Hi all. Sorry I have come in so late on this one. (Yes, one year is VERY late!)
Others have noted that there is no evidence and as far as I can tell, this is the case although recently some have started to look at penetration relative to laxity or stretch of tendons subjected to light.
But let's look at the physical characteristics of tissue and combine that with the theoretical and mathematical modelling of photon penetration and absorption. Theoretically:
- red light and similar wavelengths in the visible range of the electromagnetic spectrum are absorbed well superficially (i.e., do not penetrate far - perhaps a few millimetres at most)
- invisible (infrared) wavelengths penetrate better (small percentage up to a few centimetres according to MonteCarlo modelling)
- photons / wavelengths of light energy are subject to the principles of physics and so penetration is 'inverse' to absorption
- effect of photons on cells is subject not only to the direct action of the photons that reach target cells but also to the effect of stimulated cells communicating with other cells nearby or remotely (i.e., in theory, you do not have to stimulate every cell to achieve a response - a response can occur indirectly by the activation of only some cells in the target area that then transmit the effect from cell to cell) - this is the abscopal effect
So, in theory we needn't apply photobiomodulation (PBM) therapy with pressure at all except to ensure that we reduce reflection and scatter - so keep the laser probe in contact where possible and ensure that the entire diode face is in contact and preferably at 90 degrees to your target tissue.

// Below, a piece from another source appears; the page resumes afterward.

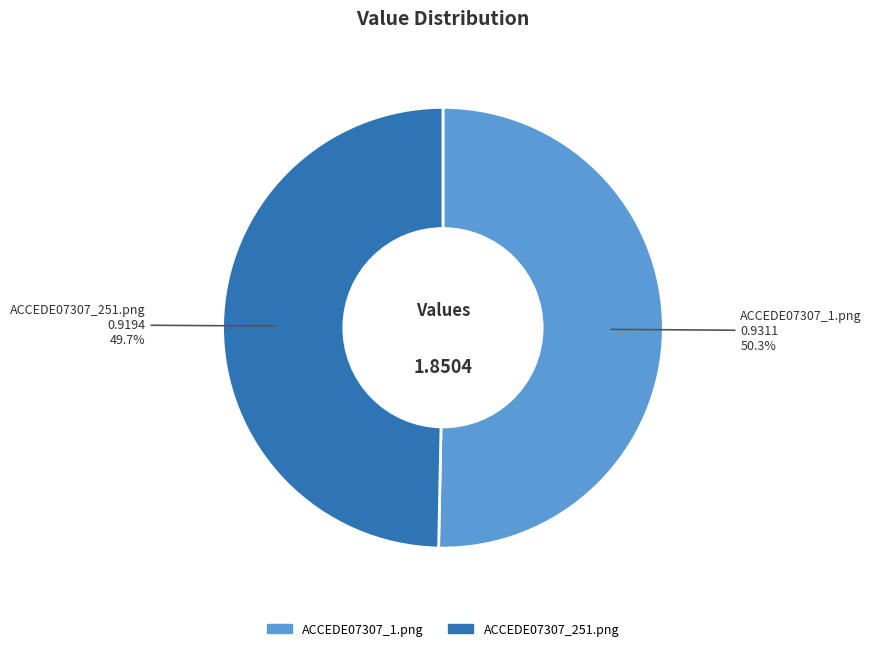

True or false: ACCEDE07307_251.png accounts for 50% of the total.

True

However, any EPA is going to have its best effect if you try to optimise all facets of the treatment. If you truly wish to optimise the amount of photons reaching a deeper target lesion or anatomical site, compression of overlying tissue (assuming it's not painful to the patient) may help reduce the depth of overlying tissue and to situate photons closer to your target tissue. This then is the applied theory of what was originally called the 'woodpecker' technique suggested in some of the earliest clinical papers. It's a technique I still use - why not.